7) During the American Great Awakening, there is renewed interest in other existing churches (such as Catholicism) instead of primarily in new religious groups. That is, you have some protestants becoming Catholic instead of becoming Mormon, SDA, Shakers, etc.

The first two alone could make the difference in that there would almost certainly be less anti-Catholic tendencies and more of the later immigrants would remain Catholic.
 
Maybe the Quasi War becomes a becomes turns into a full blown war and the US goes to war with France and Spain and invades Louisiana, Cuba, Puerto Rico, and Texas. The influence of the Cuban and Puerto Rican slave owners and the Tejanos makes the Southern Protestant aristocracy less Anti-Catholic. When America goes to war with Mexico over a border dispute and Mexico not recognizing Spain's hand over of Texas to the Americans, they end up taking Mexico north of the Tropic of Cancer. Later when William Walker is in Nicaragua he doesn't piss off Vanderbilt and manages to retain control of Nicaragua for a little longer. The larger number of slave states or at least potential slave states causes the issue over slavery to boil over and touch off an earlier Civil War. Walker being Walker joins the Confederacy. The US wins the American Civil War and acquires Nicaragua as a result. Maybe someone like Hannibal Hamlin is president during reconstruction and the ITTL counterpart of the Radical Republican's force a much harsher on the South and the ITTL counterpart of the Civil Rights Act of 1875 isn't found unconstitutional and extends voting legal rights of a lot of the disenfranchised Hispanics in Nicaragua, Cuba, and Puerto Rico. As a result there are a myriad of black and Mestizo politicians in the South. The political conditions in these regions make them more inviting to Catholic immigration.
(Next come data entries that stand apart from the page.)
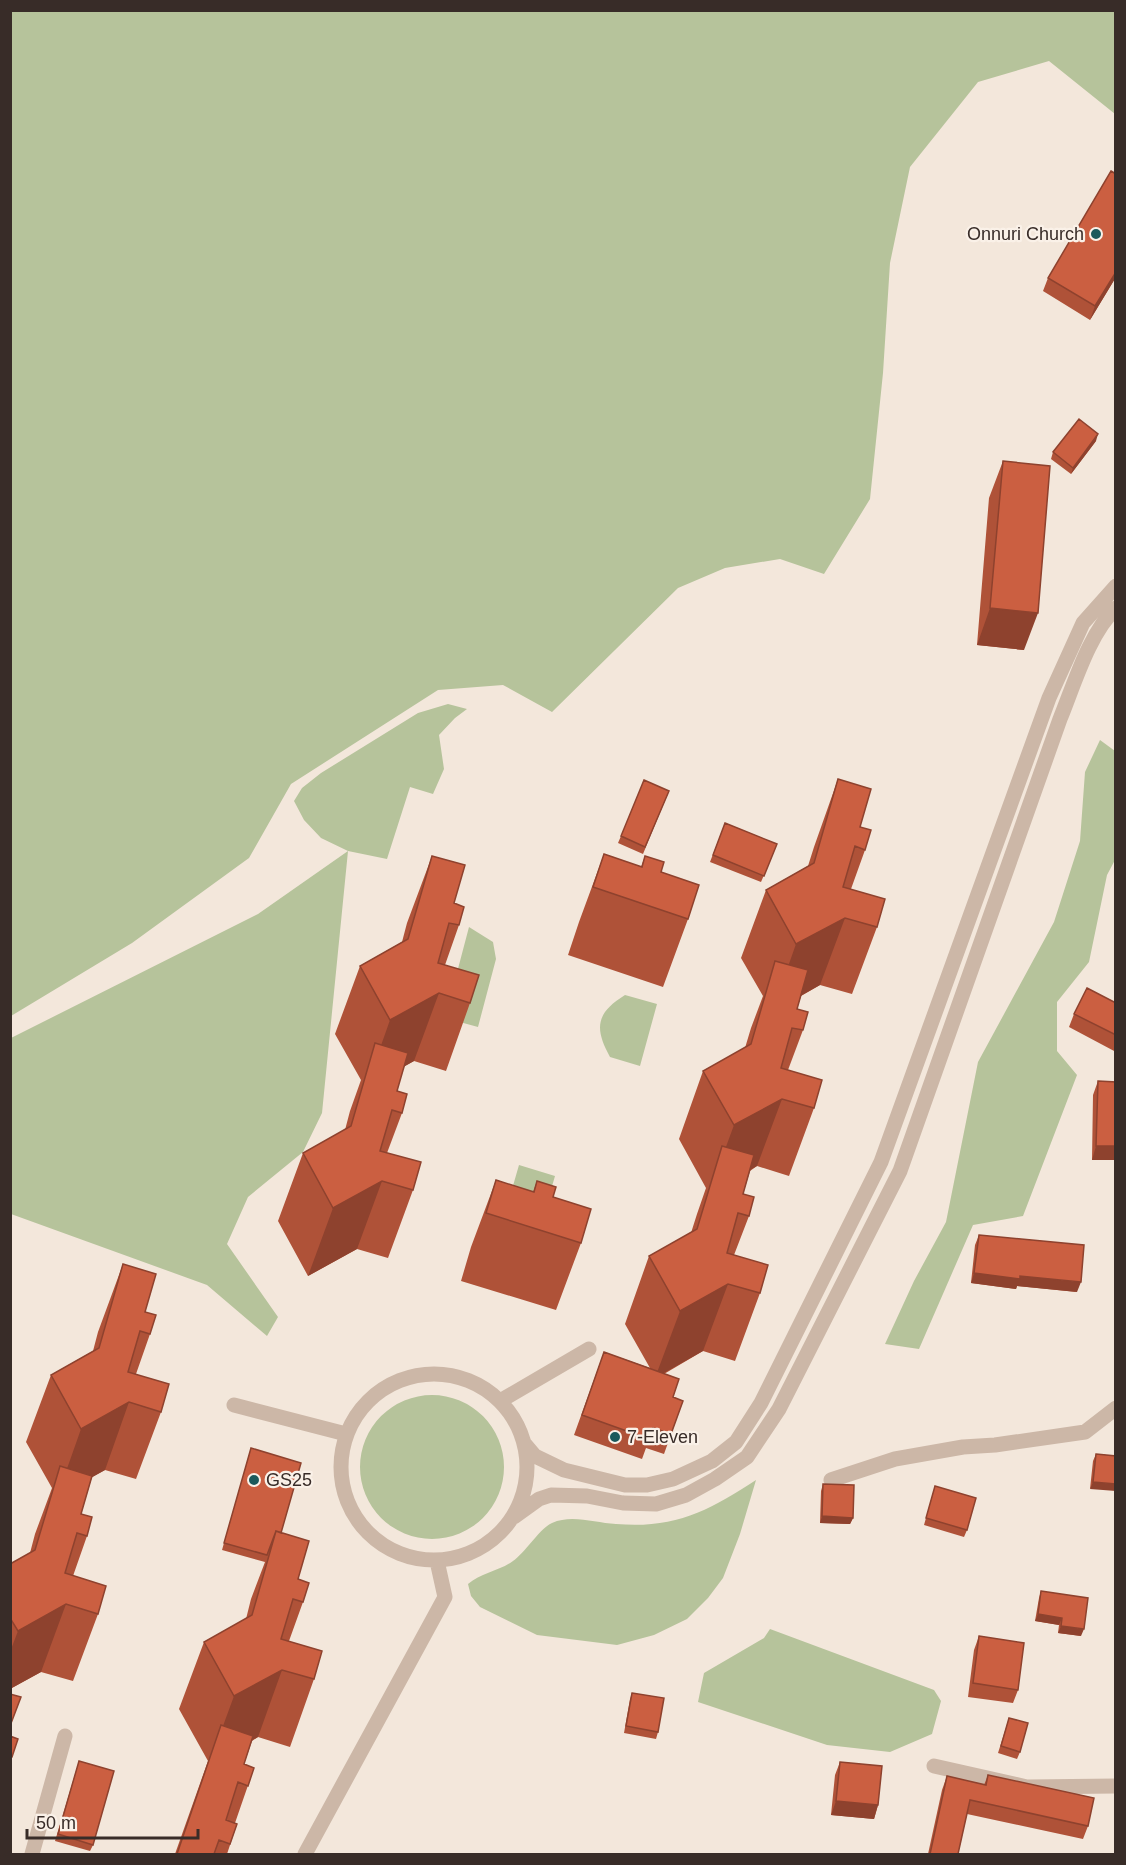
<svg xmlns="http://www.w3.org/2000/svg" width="1126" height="1865" font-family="Arial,sans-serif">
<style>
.green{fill:#b6c39b}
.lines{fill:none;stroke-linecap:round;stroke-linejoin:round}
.minor{stroke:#ccb7a7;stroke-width:15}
.wall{fill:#af5238}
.shaded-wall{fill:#8e422e}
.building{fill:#cb5f41;stroke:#8e422e;stroke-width:1.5}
.poi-dot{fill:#1b595b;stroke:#faf1e8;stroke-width:2}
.labels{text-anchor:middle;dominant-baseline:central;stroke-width:4.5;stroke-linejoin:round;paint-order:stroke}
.poi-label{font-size:18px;fill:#382c28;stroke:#faf1e8;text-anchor:start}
</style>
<rect width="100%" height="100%" fill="#f3e7db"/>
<!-- green -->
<path class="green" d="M11 10 1115 11V114L1049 61 978 82 910 167 890 263 883 373 870 499 824 574 780 559 725 568 678 588 552 712 503 685 438 690 291 784 249 858 132 943 11 1016Z
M448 704 467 709 455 718 439 735 444 769 433 794 410 787 387 859 348 851 322 1113 303 1152 248 1197 227 1244 278 1317 267 1336 207 1285 11 1214V1038L258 914 348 851 321 838 304 820 294 801 302 788 321 773 418 713Z
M1100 740 1115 751V860L1107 875 1089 962 1057 1002V1051L1077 1075 1023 1216 973 1225 919 1349 885 1344 914 1281 946 1222 978 1062 1054 922 1080 841 1085 772Z
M469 927 493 942 496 959 478 1027 445 1018Z
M625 995 657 1004 640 1066 610 1057C594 1028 596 1013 625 995Z
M519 1165 555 1176 537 1238 501 1227Z
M360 1467a72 72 0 1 1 144 0a72 72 0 1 1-144 0Z
M756 1480 740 1534 723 1578 708 1598 687 1619 654 1635 617 1645 537 1635 480 1607 471 1596 468 1584C481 1573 499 1571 513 1561 525 1553 540 1528 552 1523 572 1514 595 1523 616 1524 674 1529 709 1511 756 1480Z
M770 1629 934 1690 941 1701 932 1734 890 1752 827 1745 698 1702 704 1673 764 1638Z"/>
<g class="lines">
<!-- minor -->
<path class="minor" d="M341 1467a93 93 0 1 1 186 0a93 93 0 1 1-186 0Z
M500 1401 589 1349
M234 1405 346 1434
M524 1443 535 1456 564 1470 625 1485H647L673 1479 712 1461 736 1442 761 1403 881 1162 1049 698 1083 623 1116 586
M831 1480 895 1459 963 1447 995 1445 1085 1432 1116 1408
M514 1517 539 1499 551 1495 587 1496 623 1503 656 1504 686 1495 715 1479 747 1457 779 1409 900 1171 1060 719C1074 685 1089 633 1116 608
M934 1766 1027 1787 1116 1786
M32 1854 65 1736
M305 1854 445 1597 437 1561"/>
</g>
<!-- wall -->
<path class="wall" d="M1116 174V277L1090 320 1043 291 1048 278Z
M1096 441 1071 474 1051 459 1053 452Z
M1003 461 1024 650 977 645 989 498Z
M838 779 860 827 865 850 851 889 877 927 852 994 820 985 801 996 797 1009 803 1030 788 1070 814 1108 789 1176 757 1166 750 1171 743 1194 749 1216 734 1255 760 1293 735 1361 703 1351 664 1374 673 1397 683 1401 664 1454 646 1448 642 1459 574 1435 604 1352 650 1368 625 1324 649 1256 691 1233 697 1214 706 1188 679 1139 703 1071 745 1048 751 1028 763 996 741 958 766 890 808 866 814 847Z
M669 791 643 854 618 843 621 836Z
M725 823 777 844 761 882 710 862Z
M604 854 641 867 645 856 661 872 688 919 663 987 568 955 579 922Z
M432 856 454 903 459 925 445 965 470 1003 446 1071 414 1061 403 1067 397 1091 402 1113 387 1153 413 1190 388 1258 357 1249 308 1276 278 1221 303 1153 345 1130 350 1111 361 1080 335 1034 360 966 402 942 407 923Z
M1116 1003V1052L1069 1027 1074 1014Z
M1098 1081 1116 1082V1160H1092L1093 1095Z
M496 1180 533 1192 537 1181 581 1243 556 1310 461 1281 471 1247Z
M979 1235 1077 1292 1017 1286 1016 1289 971 1283 975 1245Z
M123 1264 145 1312 150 1334 136 1374 161 1412 136 1479 105 1470 92 1477 81 1514 87 1536 73 1576 98 1614 73 1681 41 1672 10 1689V1564L30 1553 35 1534 52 1488 26 1442 51 1375 93 1351 98 1332Z
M251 1448 298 1579 303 1602 289 1641 314 1679 290 1747 258 1737 252 1741 244 1764 254 1768 235 1823 237 1824 227 1854H175L208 1761 179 1709 204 1642 246 1619 251 1599 265 1562 222 1550Z
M1096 1454 1116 1456 1090 1489 1093 1461Z
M823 1484 853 1518 850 1524 820 1523 821 1491Z
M935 1486 967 1530 964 1537 924 1525Z
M1041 1591 1081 1636 1058 1633 1059 1625 1035 1621 1039 1598Z
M979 1636 1018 1690 1013 1703 968 1697 974 1650Z
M632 1693 658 1732 656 1739 624 1733 630 1699Z
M1009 1718 1020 1752 1017 1759 998 1753Z
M79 1761 93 1845 90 1851 55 1841Z
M840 1762 878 1805 874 1819 831 1815 835 1775Z
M988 1775 1088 1826 1083 1839 967 1814 958 1854H928L942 1790 947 1776 984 1785Z"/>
<!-- shaded-wall -->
<path class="shaded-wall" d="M1116 272V277L1090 320 1095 306Z
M1098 434 1096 441 1071 474 1073 468Z
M990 608 1038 613 1024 650 977 645Z
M845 918 820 985 772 1012 796 944Z
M439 993 414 1061 366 1088 390 1020Z
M782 1099 757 1166 709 1193 734 1125Z
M1096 1146H1116V1160H1092Z
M382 1181 357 1249 308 1276 333 1208Z
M974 1273 1020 1276 1081 1282 1077 1292 1017 1286 1016 1289 971 1283Z
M728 1284 703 1351 655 1378 680 1311Z
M129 1402 105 1470 57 1497 81 1429Z
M1093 1482 1116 1484V1491L1090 1489Z
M822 1516 853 1518 850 1524 820 1523Z
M66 1604 41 1672 10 1689V1652L18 1631Z
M1038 1614 1062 1618 1059 1625 1035 1621Z
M1061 1626 1084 1629 1081 1636 1058 1633Z
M282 1670 258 1737 209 1764 234 1696Z
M836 1801 878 1805 874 1819 831 1815Z"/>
<!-- building -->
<path class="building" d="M1111 171 1116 174V272L1095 306 1048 278Z
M1079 419 1098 434 1073 468 1053 452Z
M1003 461 1050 466 1038 613 990 608Z
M838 779 871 789 860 827 871 830 865 850 855 846 843 887 885 899 877 927 845 918 796 944 766 890 814 863Z
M644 780 669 791 645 847 621 836Z
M725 823 777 844 764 876 713 855Z
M604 854 642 867 645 856 664 862 661 872 699 885 688 919 593 887Z
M432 856 465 865 454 903 464 907 459 925 449 923 438 963 479 975 470 1003 439 993 390 1020 360 966 408 939Z
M775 961 808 970 797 1009 808 1012 803 1030 792 1028 781 1068 822 1080 814 1108 782 1099 734 1125 703 1071 751 1044Z
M1087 988 1116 1003V1035L1074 1014Z
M375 1043 408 1053 397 1091 407 1094 402 1113 392 1110 380 1151 421 1162 413 1190 382 1181 333 1208 303 1153 351 1126Z
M1098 1081 1116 1082V1146H1096Z
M722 1146 754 1155 743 1194 754 1197 749 1216 738 1213 727 1253 768 1265 760 1293 728 1284 680 1311 649 1256 697 1229Z
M496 1180 534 1192 537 1181 556 1187 553 1197 591 1209 581 1243 486 1213Z
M979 1235 1084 1245 1081 1282 1020 1276V1279L974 1273Z
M123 1264 156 1274 145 1312 156 1315 150 1334 140 1331 128 1372 169 1384 161 1412 129 1402 81 1429 51 1375 99 1348Z
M604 1352 679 1379 673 1397 683 1401 671 1434 653 1428 649 1439 582 1415Z
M251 1448 301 1463 281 1533 276 1531 267 1555 224 1543Z
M1096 1454 1116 1456V1484L1093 1482Z
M60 1466 92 1476 81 1514 92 1517 87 1536 77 1533 65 1573 106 1586 98 1614 66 1604 18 1631 10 1618V1564L35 1550Z
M823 1484 854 1485 853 1518 822 1516Z
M935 1486 976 1498 967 1530 926 1518Z
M276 1531 309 1541 298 1579 309 1583 303 1602 293 1599 281 1639 322 1651 314 1679 282 1670 234 1696 204 1642 252 1615Z
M1041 1591 1088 1598 1084 1629 1061 1626 1062 1618 1038 1614Z
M979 1636 1024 1643 1018 1690 973 1683Z
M632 1693 664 1698 658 1732 626 1726Z
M10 1694 21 1697 10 1726Z
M1009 1718 1028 1723 1020 1752 1001 1746Z
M221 1725 253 1736 244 1764 254 1768 248 1786 238 1782 226 1820 237 1824 230 1844 219 1840 214 1854H177Z
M10 1736 18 1739 12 1757H10Z
M79 1761 114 1771 93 1845 58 1834Z
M840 1762 882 1766 878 1805 836 1801Z
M988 1775 1094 1798 1088 1826 970 1800 958 1854H930L947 1776 986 1785Z"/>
<!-- markers -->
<g class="poi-dot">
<circle cx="1096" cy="234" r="6"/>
<circle cx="615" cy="1437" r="6"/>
<circle cx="254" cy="1480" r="6"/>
</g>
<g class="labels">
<!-- poi labels -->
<g class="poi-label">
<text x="1084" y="234" text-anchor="end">Onnuri Church</text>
<text x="627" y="1437">7-Eleven</text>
<text x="266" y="1480">GS25</text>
</g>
</g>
<!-- border -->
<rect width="1126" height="1865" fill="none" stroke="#382c28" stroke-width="24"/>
<!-- scale -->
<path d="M27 1829v9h171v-9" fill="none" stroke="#382c28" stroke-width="3"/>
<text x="36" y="1829" font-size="18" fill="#382c28" stroke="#faf1e8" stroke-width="4.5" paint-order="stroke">50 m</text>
</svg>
That probably doesn't get you to 50%, but its a larger Catholic population than OTL without adding all of Mexico which probably would have resulted in the US imploding.
 
Increasing Catholic immigration would only be part of it. Reducing attrition would be the other part. Catholics have consistently remained around 23-25% of the U.S. population for decades, even as there has been massive immigration from Latin America and the Philippines, which are predominantly Catholic. This is because even as these large numbers of Catholic immigrants are coming in, there have been comparable numbers of native-born Americans leaving the church.

There are many Americans today who have Catholic ancestors but aren't members of the church themselves, having either joined a different one or having become religiously unaffiliated. If you want a Catholic-majority U.S., you have to find a way for Catholicism to strengthen its appeal so that there isn't so much attrition.
 
Lets remember that the US is a plurality Catholic nation at the moment.

If you mean that Catholics outnumber the members of any *single* Protestant (or other) church, yes. But that proves very little, due to the great number of Protestant churches. Protestants still outnumber Catholics by more than 2-1. http://religions.pewforum.org/reports

Other do you mean Orthodox or other Eastern Christian churches?

Well (I'm a Dutch Roman Catholic) Catholics tend to stick together despite of some issues (doesn't mean there aren't disagreements), whereas Protestants tend to split far sooner and quickly. I guess a different attitude, also towards our religion (Christianity).

Catholic majority could eventually happen ITTL, if dominant Protestants secularize sooner than Catholics (which were longer second rate), which is what happened in the Netherlands; POD would be a more secular (European style) USA, like the oldest ally of the US France.